L'AMBIENTE NATURALE
Ci sono più cose in cielo ed in terra
di quante se ne possono
immaginare…
Shakespeare
Molti scenari altotiberini, nella loro selvaggia bellezza, ci inducono facilmente ad affermarne una incontaminata
naturalità, ma se per "ambiente naturale" si intende un
ecosistema scaturito dalla interazione di forze che l'uomo non ha mai
condizionato, allora il termine risulta veramente privo di significato
poiché simili contesti non esistono più, né qui né altrove. Non nella
flora, essendo ogni tipo di vegetazione o impiantata artificialmente o comunque composta in larga parte da specie esotiche
introdotte dall'uomo. Non nella fauna, essendo oggi ogni equilibrio
stravolto dall'allevamento, dall'agricoltura, dalla caccia, dalle
scriteriate immissioni di specie esotiche e dai mutamenti vegetazionali stessi. Non nella geologia
superficiale, essendo i suoli stati asportati dall'erosione conseguente al
disboscamento o modificati dagli stessi mutamenti floristici e
faunistici e le morfologie profondamente modificate da laghi artificiali,
bonifiche, canalizzazioni, scassi, cave, case, strade ed altro. Non nel clima,
se è vero che esso sta cambiando in tutto il globo per effetto dei troppi
inquinanti immessi nell'atmosfera.
Per quanto mi riguarda considero l'uomo facente parte a pieno
titolo della natura, assieme agli altri animali e, con essi,
condizionante il suo divenire. Nelle mie descrizioni non comprendo tuttavia
nell'ambiente naturale campi coltivati, strade, fabbricati, dighe e ogni
altra entità direttamente controllata, sfruttata e profondamente modificata
dall'uomo. Questa è una precisazione puramente convenzionale che si rende
opportuna a questo punto per non generare equivoci nell'interpretazione di
questo testo. I boschi, i calanchi, i pascoli montani, in questo caso,
fanno parte di ciò che continuerò a chiamare "ambiente naturale"
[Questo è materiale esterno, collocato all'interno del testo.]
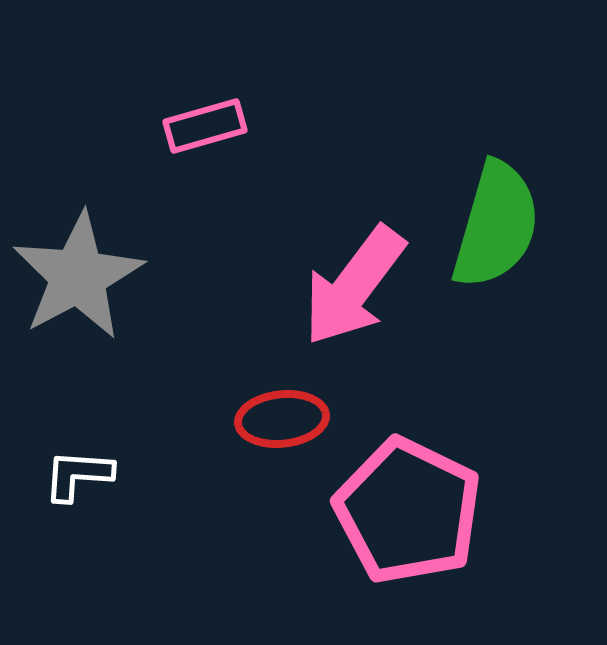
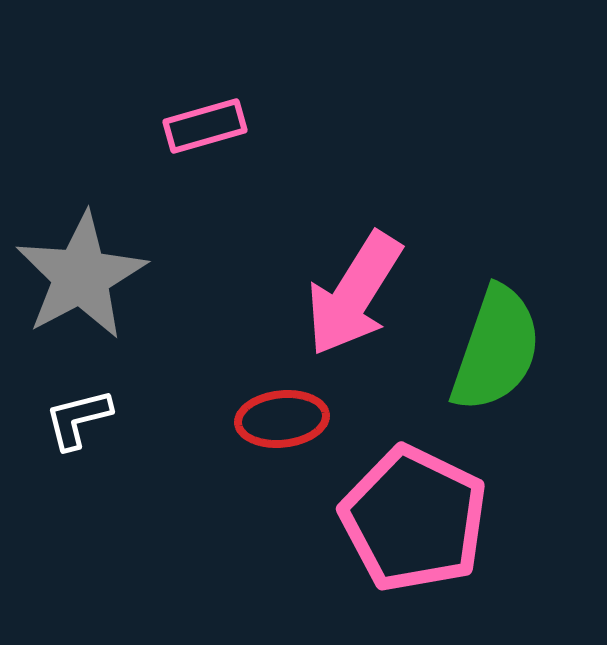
green semicircle: moved 124 px down; rotated 3 degrees clockwise
gray star: moved 3 px right
pink arrow: moved 8 px down; rotated 5 degrees counterclockwise
white L-shape: moved 56 px up; rotated 18 degrees counterclockwise
pink pentagon: moved 6 px right, 8 px down
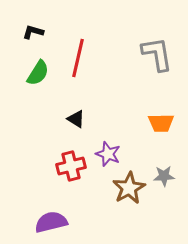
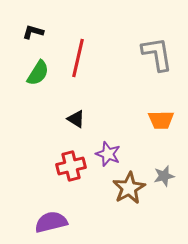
orange trapezoid: moved 3 px up
gray star: rotated 10 degrees counterclockwise
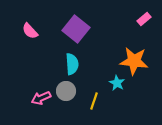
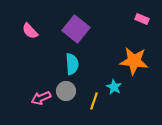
pink rectangle: moved 2 px left; rotated 64 degrees clockwise
cyan star: moved 3 px left, 4 px down
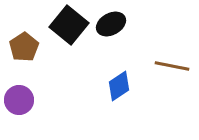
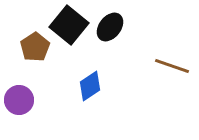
black ellipse: moved 1 px left, 3 px down; rotated 24 degrees counterclockwise
brown pentagon: moved 11 px right
brown line: rotated 8 degrees clockwise
blue diamond: moved 29 px left
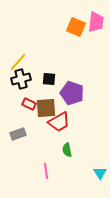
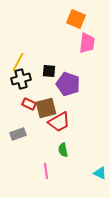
pink trapezoid: moved 9 px left, 21 px down
orange square: moved 8 px up
yellow line: rotated 12 degrees counterclockwise
black square: moved 8 px up
purple pentagon: moved 4 px left, 9 px up
brown square: rotated 10 degrees counterclockwise
green semicircle: moved 4 px left
cyan triangle: rotated 32 degrees counterclockwise
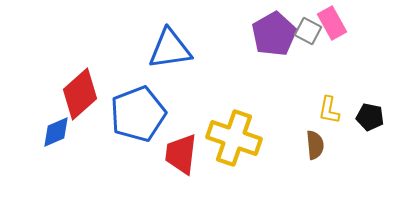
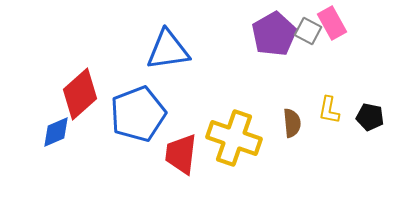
blue triangle: moved 2 px left, 1 px down
brown semicircle: moved 23 px left, 22 px up
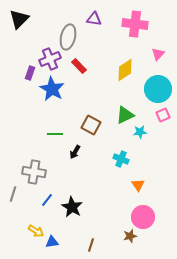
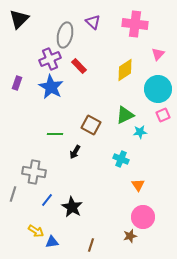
purple triangle: moved 1 px left, 3 px down; rotated 35 degrees clockwise
gray ellipse: moved 3 px left, 2 px up
purple rectangle: moved 13 px left, 10 px down
blue star: moved 1 px left, 2 px up
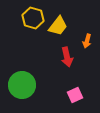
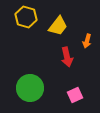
yellow hexagon: moved 7 px left, 1 px up
green circle: moved 8 px right, 3 px down
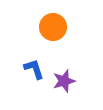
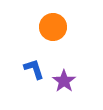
purple star: rotated 20 degrees counterclockwise
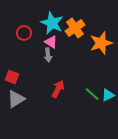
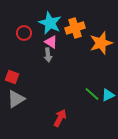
cyan star: moved 2 px left
orange cross: rotated 18 degrees clockwise
red arrow: moved 2 px right, 29 px down
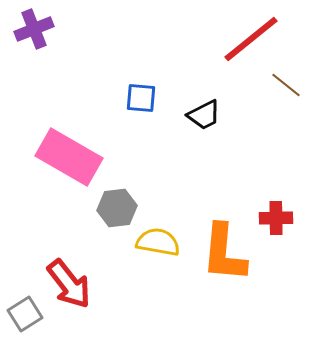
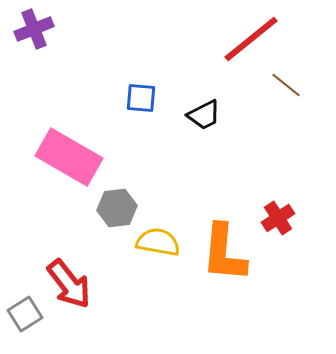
red cross: moved 2 px right; rotated 32 degrees counterclockwise
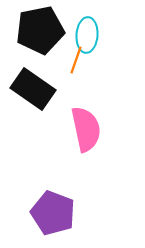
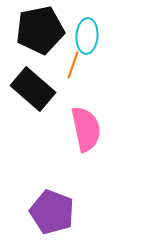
cyan ellipse: moved 1 px down
orange line: moved 3 px left, 5 px down
black rectangle: rotated 6 degrees clockwise
purple pentagon: moved 1 px left, 1 px up
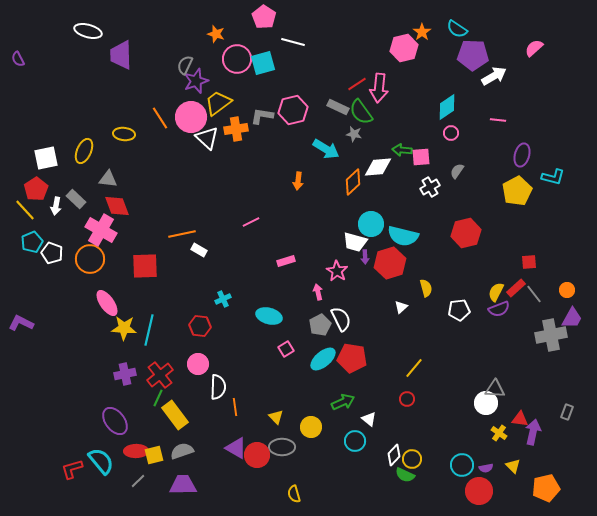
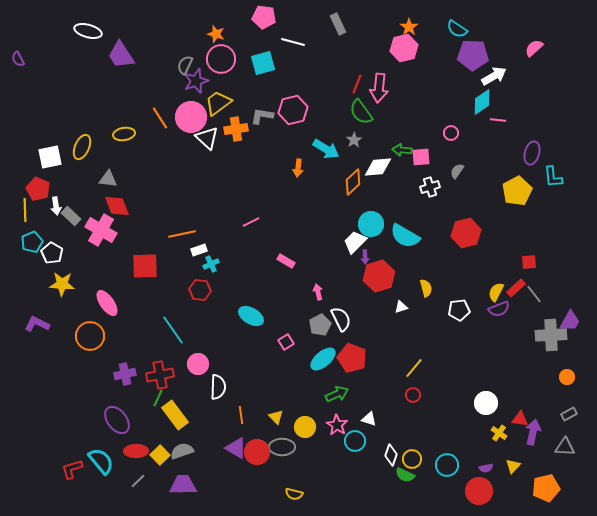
pink pentagon at (264, 17): rotated 25 degrees counterclockwise
orange star at (422, 32): moved 13 px left, 5 px up
purple trapezoid at (121, 55): rotated 32 degrees counterclockwise
pink circle at (237, 59): moved 16 px left
red line at (357, 84): rotated 36 degrees counterclockwise
gray rectangle at (338, 107): moved 83 px up; rotated 40 degrees clockwise
cyan diamond at (447, 107): moved 35 px right, 5 px up
yellow ellipse at (124, 134): rotated 15 degrees counterclockwise
gray star at (354, 134): moved 6 px down; rotated 28 degrees clockwise
yellow ellipse at (84, 151): moved 2 px left, 4 px up
purple ellipse at (522, 155): moved 10 px right, 2 px up
white square at (46, 158): moved 4 px right, 1 px up
cyan L-shape at (553, 177): rotated 70 degrees clockwise
orange arrow at (298, 181): moved 13 px up
white cross at (430, 187): rotated 12 degrees clockwise
red pentagon at (36, 189): moved 2 px right; rotated 15 degrees counterclockwise
gray rectangle at (76, 199): moved 5 px left, 17 px down
white arrow at (56, 206): rotated 18 degrees counterclockwise
yellow line at (25, 210): rotated 40 degrees clockwise
cyan semicircle at (403, 236): moved 2 px right; rotated 16 degrees clockwise
white trapezoid at (355, 242): rotated 120 degrees clockwise
white rectangle at (199, 250): rotated 49 degrees counterclockwise
white pentagon at (52, 253): rotated 10 degrees clockwise
orange circle at (90, 259): moved 77 px down
pink rectangle at (286, 261): rotated 48 degrees clockwise
red hexagon at (390, 263): moved 11 px left, 13 px down
pink star at (337, 271): moved 154 px down
orange circle at (567, 290): moved 87 px down
cyan cross at (223, 299): moved 12 px left, 35 px up
white triangle at (401, 307): rotated 24 degrees clockwise
cyan ellipse at (269, 316): moved 18 px left; rotated 15 degrees clockwise
purple trapezoid at (572, 318): moved 2 px left, 3 px down
purple L-shape at (21, 323): moved 16 px right, 1 px down
red hexagon at (200, 326): moved 36 px up
yellow star at (124, 328): moved 62 px left, 44 px up
cyan line at (149, 330): moved 24 px right; rotated 48 degrees counterclockwise
gray cross at (551, 335): rotated 8 degrees clockwise
pink square at (286, 349): moved 7 px up
red pentagon at (352, 358): rotated 12 degrees clockwise
red cross at (160, 375): rotated 28 degrees clockwise
gray triangle at (495, 389): moved 70 px right, 58 px down
red circle at (407, 399): moved 6 px right, 4 px up
green arrow at (343, 402): moved 6 px left, 8 px up
orange line at (235, 407): moved 6 px right, 8 px down
gray rectangle at (567, 412): moved 2 px right, 2 px down; rotated 42 degrees clockwise
white triangle at (369, 419): rotated 21 degrees counterclockwise
purple ellipse at (115, 421): moved 2 px right, 1 px up
yellow circle at (311, 427): moved 6 px left
yellow square at (154, 455): moved 6 px right; rotated 30 degrees counterclockwise
red circle at (257, 455): moved 3 px up
white diamond at (394, 455): moved 3 px left; rotated 25 degrees counterclockwise
cyan circle at (462, 465): moved 15 px left
yellow triangle at (513, 466): rotated 28 degrees clockwise
yellow semicircle at (294, 494): rotated 60 degrees counterclockwise
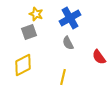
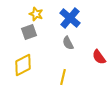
blue cross: rotated 20 degrees counterclockwise
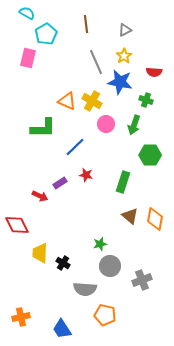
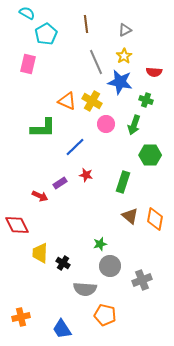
pink rectangle: moved 6 px down
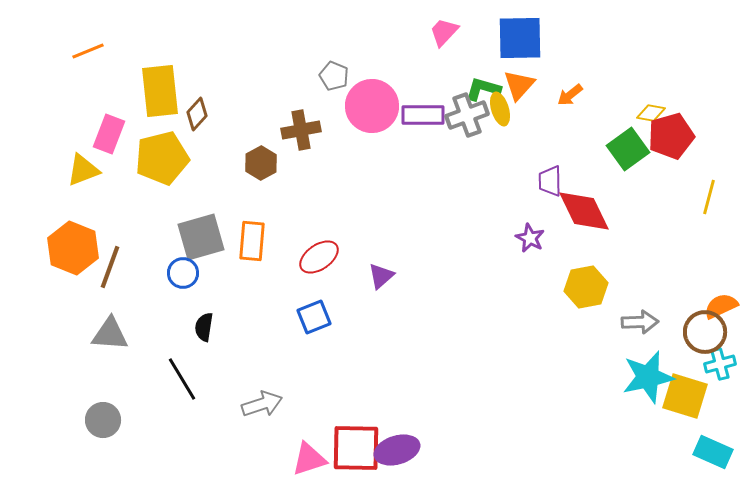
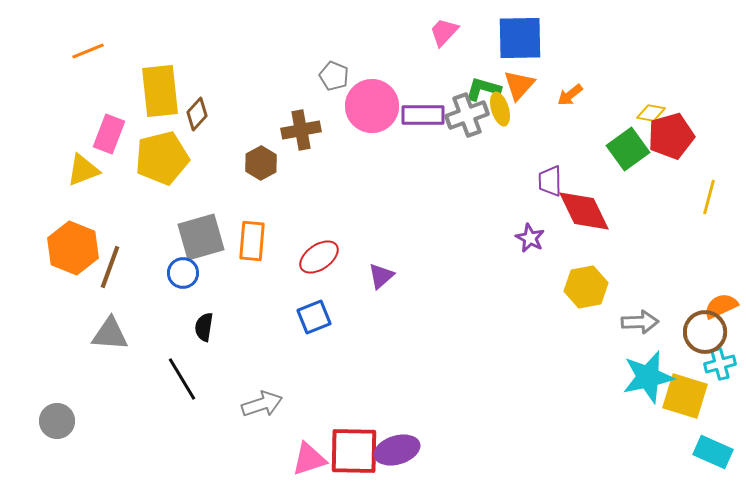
gray circle at (103, 420): moved 46 px left, 1 px down
red square at (356, 448): moved 2 px left, 3 px down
dell'Alto Tevere, ma quanto esposto in questa premessa e quanto sviluppato
nel seguito di questo capitolo attribuisce le reali connotazioni a tale
denominazione e deve essere sempre tenuto a mente per non cadere vittime,
da una parte, della facile trappola emotiva tesa dai protezionisti estremi,
e, dall'altra, dall'incosciente miraggio di un consumismo foriero di un
progresso che non sempre tende ad identificarsi con la civiltà.